Aber das hat es in sich. Es entfaltet, vermittelt über eine ebenso klassische wie simple Machttechnik im Fortgang der Erzählung implementativ bindende Kraft. Es wird in ganz Europa, EU plus Anrainer, klag- und diskussionslos umgesetzt und hat in kurzer Zeit zur vollständigen Umwälzung der europäischen Universitäten und Hochschulen geführt.

Während die Wissenschaftler, die zwar mittlerweile jedes korporative Selbstbewusstsein verloren haben, aber immer noch zu zahlreicher Individualkritik motiviert sind, sich in den Feuilletons den Mund fusslig reden, vollzieht die exekutive Gewalt das bypassing der öffentlichen Meinung. Da sag noch mal einer, die Politik sei nicht handlungsfähig.

Wie machen sie das? Mit einer simplen Herrschaftstechnik. Sie ist in in der EU gang und gäbe und geht so: Die Minister kommen nach Haus, berichten vom Protokoll und erklären, wegen Brüssel müsste das Ganze jetzt eins zu eins umgesetzt werden.
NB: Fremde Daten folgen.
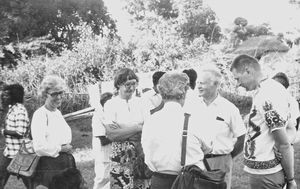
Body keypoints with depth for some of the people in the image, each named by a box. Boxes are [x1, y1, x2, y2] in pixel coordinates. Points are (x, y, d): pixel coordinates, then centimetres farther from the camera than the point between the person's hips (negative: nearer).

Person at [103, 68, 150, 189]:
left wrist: (123, 129, -12)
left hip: (141, 153, 3)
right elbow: (111, 135, -11)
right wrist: (138, 128, -12)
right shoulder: (110, 104, -1)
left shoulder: (140, 102, 7)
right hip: (121, 155, -2)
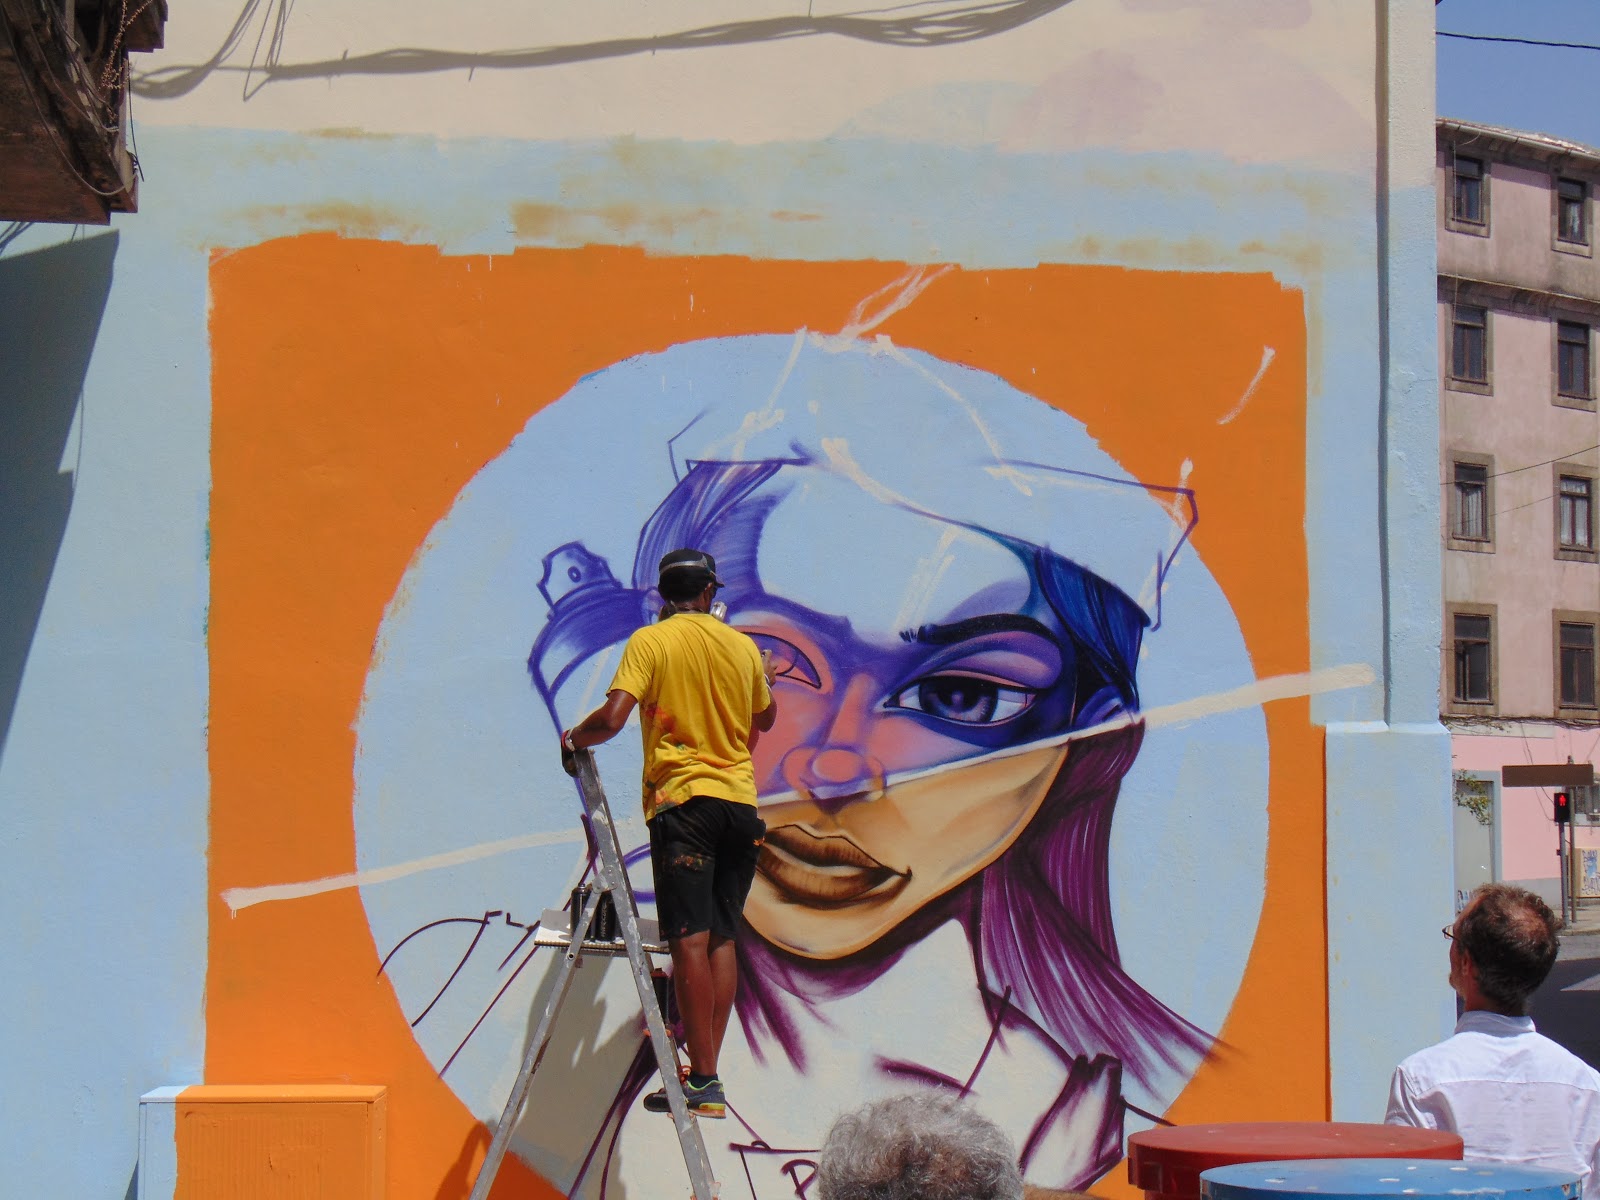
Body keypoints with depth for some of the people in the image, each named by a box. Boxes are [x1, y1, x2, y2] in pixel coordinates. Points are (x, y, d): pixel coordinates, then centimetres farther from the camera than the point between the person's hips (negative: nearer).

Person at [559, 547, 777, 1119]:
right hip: (740, 800, 5)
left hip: (682, 799, -4)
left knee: (690, 940, -7)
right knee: (721, 937, 9)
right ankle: (708, 1075, 10)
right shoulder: (742, 645, 10)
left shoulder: (650, 641, -3)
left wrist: (574, 739, 6)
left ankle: (703, 1081, -10)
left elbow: (612, 718, -14)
Und es wird umgesetzt. Das zur nachgeordneten Behörde degradierte Parlament kann nichts machen und fügt sich „feig, kleinlaut, muthlos“ (Marx) zur fälligen Abstimmung, 93,99 Prozent Ja-Stimmen, ein Volkskammerbeschluss. Der Minister ist es nicht gewesen, Brüssel ist’s gewesen und nimmt alle Schuld auf sich, ganz das christliche Europa.

Nur die Kommissare der Brüsseler Behörde wundern sich am Ende über Legitimationseinbußen und beschimpfen nach dem verlorenen Verfassungsreferendum das Volk. Wo doch alles so schön geklappt hatte, und eines vor allem: Die vereinigten Exekutiven Europas und ihre Private/Public-Partner haben ihre transnationale Klassenmacht wieder einmal ein kräftiges Stück weit vergrößert, ihren Handlungsspielraum jenseits der Gesetzesbindung erweitert, ungeahnte Kompetenzen dazugewonnen. Einen technisch perfekter funktionierenden Sachzwang hätte Helmut Schelsky nicht erfinden können.
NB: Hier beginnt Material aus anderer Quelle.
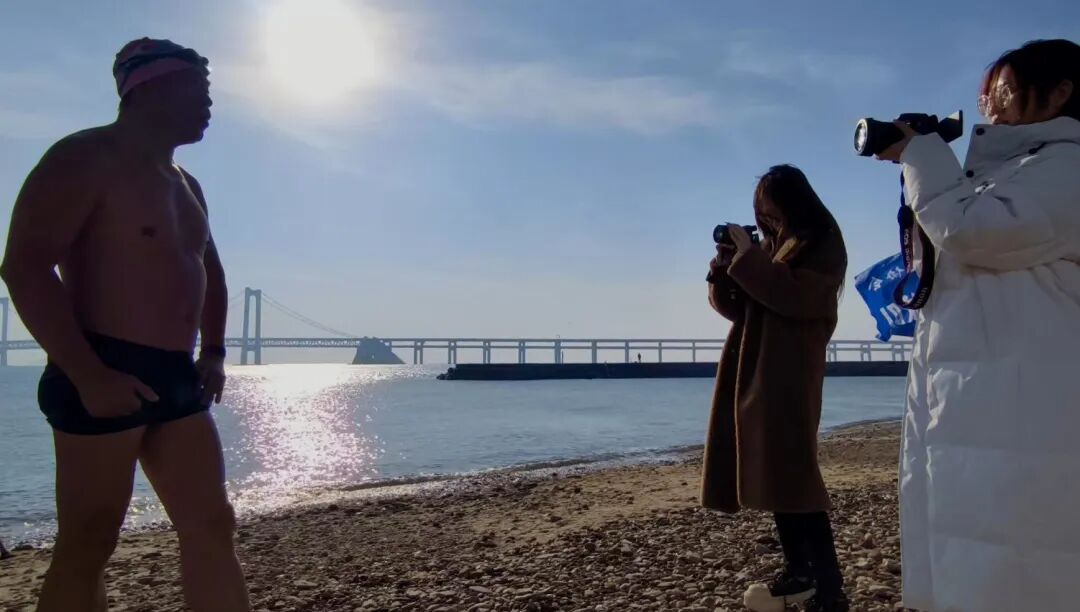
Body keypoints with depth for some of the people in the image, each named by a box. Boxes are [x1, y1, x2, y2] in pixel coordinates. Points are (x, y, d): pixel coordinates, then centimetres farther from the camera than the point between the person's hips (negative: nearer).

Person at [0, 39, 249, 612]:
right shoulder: (85, 157, -6)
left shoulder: (184, 183, 18)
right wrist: (88, 375, -22)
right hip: (105, 376, -8)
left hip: (177, 379, 8)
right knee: (87, 546, 1)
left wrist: (213, 352, 14)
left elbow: (208, 271, 28)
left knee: (212, 528, 6)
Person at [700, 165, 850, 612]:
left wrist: (748, 258, -13)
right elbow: (737, 308, 16)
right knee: (771, 472, 7)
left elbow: (796, 296, -17)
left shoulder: (823, 244, -1)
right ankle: (798, 572, 16)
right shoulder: (766, 245, 17)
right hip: (752, 370, 7)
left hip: (790, 372, -7)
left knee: (790, 472, -12)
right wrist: (725, 268, -1)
Die ursprüngliche Akkumulation informeller Macht und Gesetzgebungskompetenz, die sich heute an der Arbeit des Europäischen Rats ebenso gut beobachten lässt wie am Beispiel des Baseler Bankenausschusses oder eben beim Bologna-Prozess, ermöglicht der transnationalen Klasse das geräuschlose bypassimg aller Legitimationsmechanismen. Informelle Beschlüsse ohne bindenden Charakter wirken wie das altrömisch-republikanische senatus consultum: ein Ratschlag ohne formelle Gesetzeskraft, dem sich trotzdem niemand entziehen kann.
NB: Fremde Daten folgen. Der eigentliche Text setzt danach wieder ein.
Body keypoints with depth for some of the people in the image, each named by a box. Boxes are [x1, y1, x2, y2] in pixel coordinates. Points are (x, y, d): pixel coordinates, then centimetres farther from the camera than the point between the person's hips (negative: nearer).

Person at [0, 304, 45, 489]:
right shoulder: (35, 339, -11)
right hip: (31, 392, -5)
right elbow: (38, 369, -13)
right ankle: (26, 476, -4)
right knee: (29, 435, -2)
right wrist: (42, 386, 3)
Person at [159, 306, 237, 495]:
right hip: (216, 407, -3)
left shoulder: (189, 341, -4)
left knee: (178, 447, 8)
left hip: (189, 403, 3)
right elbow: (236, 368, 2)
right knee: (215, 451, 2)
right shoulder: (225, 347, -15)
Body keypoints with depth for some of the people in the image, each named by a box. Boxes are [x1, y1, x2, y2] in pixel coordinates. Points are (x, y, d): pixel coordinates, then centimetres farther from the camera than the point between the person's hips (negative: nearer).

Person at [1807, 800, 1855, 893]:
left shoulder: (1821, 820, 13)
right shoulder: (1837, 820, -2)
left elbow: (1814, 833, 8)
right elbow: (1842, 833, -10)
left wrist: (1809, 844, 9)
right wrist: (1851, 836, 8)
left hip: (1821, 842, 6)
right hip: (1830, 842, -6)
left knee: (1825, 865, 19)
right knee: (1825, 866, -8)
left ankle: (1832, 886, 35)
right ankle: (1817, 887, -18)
Offenbar die Autoren unserer Hochschulgesetze auch nicht. Obwohl es in der Europäischen Union keine Gesetzgebungskompetenz in Sachen Bildung gibt und auch keine entsprechende Gesetzgebung, obwohl in Bologna und anderswo kein völkerrechtlich bindender Vertrag zustande kam, steht im Vorspann zur Vorlage der schleswig-holsteinischen Landesregierung für ein neues Hochschulgesetz, Abschnitt A, Absatz 2, der sich in vorlaufendem Gehorsam vor der anonymen Macht jenes Prozesses verbeugt: „Der Bolognaprozess mit seinen 45 Mitgliedstaaten setzt Standards, die auf der Ebene des jeweiligen Landes umgesetzt werden müssen.“

Wer der Autor dieses Müssens war, haben wir soeben gesehen. Der Gesetzestext konstruiert sich selbst als Vollzug einer höheren Norm, er malt das einfache Gesetzesrecht, wie Sigmar Polke in den späten Sechzigerjahren seine Bilder, nur noch „im Auftrag höherer Mächte“, und er tut gut daran, denn den Auftrag der Verfassung hat er nicht. Er verletzt sie, aber sein Gewissen ist rein, denn die höheren Mächte – 45 Mitgliedstaaten einer öffentlichen Geheimgesellschaft ohne Eintrag ins Vereinsregister, fast doppelt so viel, wie die Union Gliedstaaten hat – wohnen hoch oben über der Verfassung, dort, wo früher das natürliche und das göttliche Recht hausten.